‘What do you want people to say about you at your funeral?’ is a question I ask my students often.
They find it confronting, which it’s meant to be.
Once we discuss it for awhile, everyone sharing what they think, I then say, ‘now go out and live your life so that they will say all those things about you!’
We are not on this earth for a long time. I’m sure. like me, you know people who have not made it to old age, their life cut short when they had so much more to live and contribute.
Don’t leave this plane with things undone, words unsaid and goals unconquered.
How do you want people to remember you?
What do you want them to say at your funeral?

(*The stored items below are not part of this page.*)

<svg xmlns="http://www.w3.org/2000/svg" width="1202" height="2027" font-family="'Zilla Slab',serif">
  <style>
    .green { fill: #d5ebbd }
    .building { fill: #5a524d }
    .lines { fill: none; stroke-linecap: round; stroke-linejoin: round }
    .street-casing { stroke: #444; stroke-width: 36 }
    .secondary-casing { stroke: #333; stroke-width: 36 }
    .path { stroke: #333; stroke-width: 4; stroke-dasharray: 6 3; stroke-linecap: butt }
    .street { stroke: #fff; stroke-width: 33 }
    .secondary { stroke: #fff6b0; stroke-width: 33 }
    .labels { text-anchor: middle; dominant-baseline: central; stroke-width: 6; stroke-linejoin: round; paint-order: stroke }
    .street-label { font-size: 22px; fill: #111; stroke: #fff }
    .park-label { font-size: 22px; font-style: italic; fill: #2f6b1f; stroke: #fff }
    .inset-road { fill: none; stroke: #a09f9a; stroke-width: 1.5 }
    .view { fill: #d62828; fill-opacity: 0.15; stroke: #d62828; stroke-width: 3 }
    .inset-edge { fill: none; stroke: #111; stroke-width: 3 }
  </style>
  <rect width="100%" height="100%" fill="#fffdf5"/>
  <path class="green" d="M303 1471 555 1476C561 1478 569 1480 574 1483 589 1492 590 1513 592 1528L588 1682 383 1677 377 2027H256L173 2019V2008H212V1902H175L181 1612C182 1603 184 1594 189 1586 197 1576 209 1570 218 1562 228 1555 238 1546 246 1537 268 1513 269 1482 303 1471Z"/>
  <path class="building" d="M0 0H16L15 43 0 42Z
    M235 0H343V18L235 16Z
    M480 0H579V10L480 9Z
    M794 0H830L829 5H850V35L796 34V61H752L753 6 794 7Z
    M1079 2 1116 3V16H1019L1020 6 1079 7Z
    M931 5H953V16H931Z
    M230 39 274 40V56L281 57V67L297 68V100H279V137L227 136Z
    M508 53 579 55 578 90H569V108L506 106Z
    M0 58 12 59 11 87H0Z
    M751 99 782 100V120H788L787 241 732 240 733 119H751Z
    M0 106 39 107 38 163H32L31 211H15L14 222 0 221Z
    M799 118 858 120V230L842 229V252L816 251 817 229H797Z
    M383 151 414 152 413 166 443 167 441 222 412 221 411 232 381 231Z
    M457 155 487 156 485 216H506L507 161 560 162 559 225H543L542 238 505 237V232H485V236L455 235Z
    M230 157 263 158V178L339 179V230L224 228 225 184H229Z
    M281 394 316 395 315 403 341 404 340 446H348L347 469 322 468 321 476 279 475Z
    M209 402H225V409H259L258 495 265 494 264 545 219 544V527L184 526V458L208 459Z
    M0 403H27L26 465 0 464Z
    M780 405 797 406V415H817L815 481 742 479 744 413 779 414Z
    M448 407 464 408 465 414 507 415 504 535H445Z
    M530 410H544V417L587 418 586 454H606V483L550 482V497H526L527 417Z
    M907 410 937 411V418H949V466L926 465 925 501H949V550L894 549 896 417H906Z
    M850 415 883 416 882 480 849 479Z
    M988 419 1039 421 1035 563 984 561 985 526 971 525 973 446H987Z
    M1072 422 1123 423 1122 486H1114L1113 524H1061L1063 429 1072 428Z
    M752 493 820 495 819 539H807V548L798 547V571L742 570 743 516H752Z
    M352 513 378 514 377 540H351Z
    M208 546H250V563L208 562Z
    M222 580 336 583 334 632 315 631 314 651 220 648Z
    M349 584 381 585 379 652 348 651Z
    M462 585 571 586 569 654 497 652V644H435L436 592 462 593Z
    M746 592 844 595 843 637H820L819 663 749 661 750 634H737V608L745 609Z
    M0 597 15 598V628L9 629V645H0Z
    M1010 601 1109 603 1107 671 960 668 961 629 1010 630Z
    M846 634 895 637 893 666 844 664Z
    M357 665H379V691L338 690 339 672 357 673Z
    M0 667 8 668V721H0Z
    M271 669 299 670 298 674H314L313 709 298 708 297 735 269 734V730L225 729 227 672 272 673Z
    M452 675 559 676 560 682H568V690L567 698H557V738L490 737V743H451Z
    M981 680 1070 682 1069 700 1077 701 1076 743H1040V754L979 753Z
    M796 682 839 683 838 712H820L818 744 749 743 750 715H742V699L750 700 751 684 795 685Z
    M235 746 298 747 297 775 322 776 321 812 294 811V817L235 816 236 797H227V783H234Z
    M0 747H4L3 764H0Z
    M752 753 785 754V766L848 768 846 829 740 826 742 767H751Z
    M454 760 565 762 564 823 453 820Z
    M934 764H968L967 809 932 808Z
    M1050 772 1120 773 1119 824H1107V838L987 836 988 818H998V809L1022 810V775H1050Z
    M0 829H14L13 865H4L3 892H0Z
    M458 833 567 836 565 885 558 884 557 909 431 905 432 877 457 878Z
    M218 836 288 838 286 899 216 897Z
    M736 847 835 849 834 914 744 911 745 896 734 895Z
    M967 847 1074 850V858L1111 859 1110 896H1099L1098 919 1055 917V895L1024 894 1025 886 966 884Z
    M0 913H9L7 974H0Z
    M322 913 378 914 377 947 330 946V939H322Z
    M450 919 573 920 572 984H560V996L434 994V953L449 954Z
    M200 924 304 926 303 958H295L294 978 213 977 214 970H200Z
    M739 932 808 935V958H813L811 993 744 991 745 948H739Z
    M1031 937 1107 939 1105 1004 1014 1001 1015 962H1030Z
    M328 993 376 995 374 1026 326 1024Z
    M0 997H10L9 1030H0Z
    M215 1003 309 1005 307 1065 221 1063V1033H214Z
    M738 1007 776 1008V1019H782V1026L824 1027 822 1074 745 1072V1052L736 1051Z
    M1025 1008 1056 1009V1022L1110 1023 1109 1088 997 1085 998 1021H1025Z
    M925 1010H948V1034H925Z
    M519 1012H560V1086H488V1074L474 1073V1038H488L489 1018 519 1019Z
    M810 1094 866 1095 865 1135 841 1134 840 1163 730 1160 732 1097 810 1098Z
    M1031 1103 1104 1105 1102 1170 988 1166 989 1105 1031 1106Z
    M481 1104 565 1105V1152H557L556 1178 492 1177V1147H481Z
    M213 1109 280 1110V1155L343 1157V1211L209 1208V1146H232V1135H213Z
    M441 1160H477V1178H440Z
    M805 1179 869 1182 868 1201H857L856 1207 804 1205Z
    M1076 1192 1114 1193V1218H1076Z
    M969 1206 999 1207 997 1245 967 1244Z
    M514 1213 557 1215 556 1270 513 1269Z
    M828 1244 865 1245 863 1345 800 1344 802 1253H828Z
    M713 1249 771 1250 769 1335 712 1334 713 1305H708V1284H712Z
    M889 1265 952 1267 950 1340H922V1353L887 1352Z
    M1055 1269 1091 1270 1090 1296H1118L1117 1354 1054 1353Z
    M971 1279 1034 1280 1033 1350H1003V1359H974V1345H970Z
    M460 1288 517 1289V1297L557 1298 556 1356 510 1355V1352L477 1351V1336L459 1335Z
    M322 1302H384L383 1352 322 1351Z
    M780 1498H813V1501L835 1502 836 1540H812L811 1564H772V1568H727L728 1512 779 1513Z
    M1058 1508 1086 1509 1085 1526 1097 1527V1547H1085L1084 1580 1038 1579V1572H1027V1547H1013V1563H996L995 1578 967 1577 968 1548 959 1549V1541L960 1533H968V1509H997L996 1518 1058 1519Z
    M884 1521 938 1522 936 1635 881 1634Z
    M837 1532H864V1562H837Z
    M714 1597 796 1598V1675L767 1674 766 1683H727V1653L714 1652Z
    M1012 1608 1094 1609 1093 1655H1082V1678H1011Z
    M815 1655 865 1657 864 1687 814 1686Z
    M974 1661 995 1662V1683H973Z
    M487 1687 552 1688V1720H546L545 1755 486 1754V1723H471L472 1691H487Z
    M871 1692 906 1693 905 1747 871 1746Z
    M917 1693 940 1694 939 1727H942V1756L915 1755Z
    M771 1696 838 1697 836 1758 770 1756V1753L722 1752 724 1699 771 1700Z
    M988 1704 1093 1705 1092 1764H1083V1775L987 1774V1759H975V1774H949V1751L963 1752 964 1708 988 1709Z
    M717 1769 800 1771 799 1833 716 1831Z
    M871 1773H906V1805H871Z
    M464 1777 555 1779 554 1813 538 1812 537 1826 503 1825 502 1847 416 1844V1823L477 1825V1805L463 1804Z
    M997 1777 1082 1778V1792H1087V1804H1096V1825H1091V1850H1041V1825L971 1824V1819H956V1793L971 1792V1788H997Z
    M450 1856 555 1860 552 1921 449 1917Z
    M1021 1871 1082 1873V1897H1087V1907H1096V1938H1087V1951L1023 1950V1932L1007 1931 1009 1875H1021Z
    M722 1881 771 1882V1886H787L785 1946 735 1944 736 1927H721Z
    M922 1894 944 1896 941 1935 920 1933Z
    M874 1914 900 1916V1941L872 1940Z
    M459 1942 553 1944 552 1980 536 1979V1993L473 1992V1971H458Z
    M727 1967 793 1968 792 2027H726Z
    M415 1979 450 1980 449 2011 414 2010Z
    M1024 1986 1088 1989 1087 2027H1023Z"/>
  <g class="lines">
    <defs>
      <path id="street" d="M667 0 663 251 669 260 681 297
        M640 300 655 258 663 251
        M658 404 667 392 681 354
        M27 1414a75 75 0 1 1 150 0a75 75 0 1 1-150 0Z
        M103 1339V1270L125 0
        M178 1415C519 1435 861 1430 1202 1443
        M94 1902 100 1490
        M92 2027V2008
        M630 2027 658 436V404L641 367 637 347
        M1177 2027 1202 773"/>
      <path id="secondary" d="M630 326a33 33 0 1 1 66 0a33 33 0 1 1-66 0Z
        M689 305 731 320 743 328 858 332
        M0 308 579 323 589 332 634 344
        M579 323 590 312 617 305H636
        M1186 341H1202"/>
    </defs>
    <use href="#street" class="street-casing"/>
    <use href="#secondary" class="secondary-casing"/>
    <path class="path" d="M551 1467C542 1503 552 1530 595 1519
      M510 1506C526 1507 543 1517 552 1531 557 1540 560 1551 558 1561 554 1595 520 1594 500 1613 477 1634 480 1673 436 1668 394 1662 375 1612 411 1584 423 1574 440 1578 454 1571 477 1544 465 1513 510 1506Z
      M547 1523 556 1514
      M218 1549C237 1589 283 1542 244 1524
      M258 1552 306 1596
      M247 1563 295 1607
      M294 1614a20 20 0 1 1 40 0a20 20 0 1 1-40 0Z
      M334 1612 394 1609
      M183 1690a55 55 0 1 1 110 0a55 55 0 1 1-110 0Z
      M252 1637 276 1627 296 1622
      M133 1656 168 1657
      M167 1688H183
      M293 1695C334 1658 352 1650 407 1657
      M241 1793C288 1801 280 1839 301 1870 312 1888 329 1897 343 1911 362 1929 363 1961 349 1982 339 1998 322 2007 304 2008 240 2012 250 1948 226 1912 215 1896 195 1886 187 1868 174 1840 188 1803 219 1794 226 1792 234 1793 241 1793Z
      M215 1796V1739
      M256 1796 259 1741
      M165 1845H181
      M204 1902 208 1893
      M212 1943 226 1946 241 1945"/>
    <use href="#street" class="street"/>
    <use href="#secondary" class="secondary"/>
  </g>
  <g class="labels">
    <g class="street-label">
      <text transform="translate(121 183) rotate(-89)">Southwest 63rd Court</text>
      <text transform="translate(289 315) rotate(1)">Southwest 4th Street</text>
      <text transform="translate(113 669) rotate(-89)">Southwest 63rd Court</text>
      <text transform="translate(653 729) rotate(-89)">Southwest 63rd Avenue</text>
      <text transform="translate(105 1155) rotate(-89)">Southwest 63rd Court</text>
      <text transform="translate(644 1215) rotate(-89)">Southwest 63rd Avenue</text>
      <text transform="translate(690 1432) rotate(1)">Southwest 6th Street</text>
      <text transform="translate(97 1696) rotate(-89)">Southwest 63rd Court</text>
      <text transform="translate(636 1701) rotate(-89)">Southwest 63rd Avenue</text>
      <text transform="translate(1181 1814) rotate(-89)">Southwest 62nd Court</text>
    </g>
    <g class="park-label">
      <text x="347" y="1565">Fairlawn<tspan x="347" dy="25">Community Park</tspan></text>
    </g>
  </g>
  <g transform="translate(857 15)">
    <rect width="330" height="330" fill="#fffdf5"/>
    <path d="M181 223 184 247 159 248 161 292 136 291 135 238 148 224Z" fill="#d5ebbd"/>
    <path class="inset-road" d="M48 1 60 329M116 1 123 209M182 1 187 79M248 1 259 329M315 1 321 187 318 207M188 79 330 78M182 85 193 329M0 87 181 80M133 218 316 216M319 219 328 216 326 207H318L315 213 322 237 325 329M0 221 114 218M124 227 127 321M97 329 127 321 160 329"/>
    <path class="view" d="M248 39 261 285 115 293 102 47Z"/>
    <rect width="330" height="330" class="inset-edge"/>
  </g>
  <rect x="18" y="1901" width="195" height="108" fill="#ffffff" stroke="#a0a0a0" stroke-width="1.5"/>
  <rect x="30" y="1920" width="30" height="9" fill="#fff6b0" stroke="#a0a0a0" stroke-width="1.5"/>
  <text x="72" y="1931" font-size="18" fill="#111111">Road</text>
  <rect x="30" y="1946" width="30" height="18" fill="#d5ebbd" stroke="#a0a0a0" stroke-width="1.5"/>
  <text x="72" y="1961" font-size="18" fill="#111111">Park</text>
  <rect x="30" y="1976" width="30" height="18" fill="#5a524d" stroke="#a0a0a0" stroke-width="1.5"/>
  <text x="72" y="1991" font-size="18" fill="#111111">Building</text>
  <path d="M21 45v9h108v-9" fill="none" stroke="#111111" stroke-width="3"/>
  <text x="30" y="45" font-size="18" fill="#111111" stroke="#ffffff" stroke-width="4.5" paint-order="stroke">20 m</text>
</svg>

This poem The Dash, written by Linda Ellis in 1996, is the perfect explanation for what I want to generate in this discussion.
The Dash
I read of a man who stood to speak at a funeral of a friend. He referred to the dates on the tombstone from the beginning…to the end.
He noted that first came the date of birth and spoke of the following date with tears but said what mattered most of all was the dash between those years.
For that dash represents all the time they spent alive on earth and now only those who loved them know what that little line is worth.
For it matters not, how much we own, the cars…the house…the cash. What matters is how we lived and loved and how we spend our dash.
So, think about this long and hard; are there things you’d like to change? For you never know how much time is left that still can be rearranged.
To be less quick to anger and show appreciation more and love the people in our lives like we’ve never loved before.
If we treat each other with respect and more often wear a smile…remembering that this special dash might only last a little while.
So, when your eulogy is being read, with your life’s actions to rehash, would you be proud of the things they say about how you lived your dash?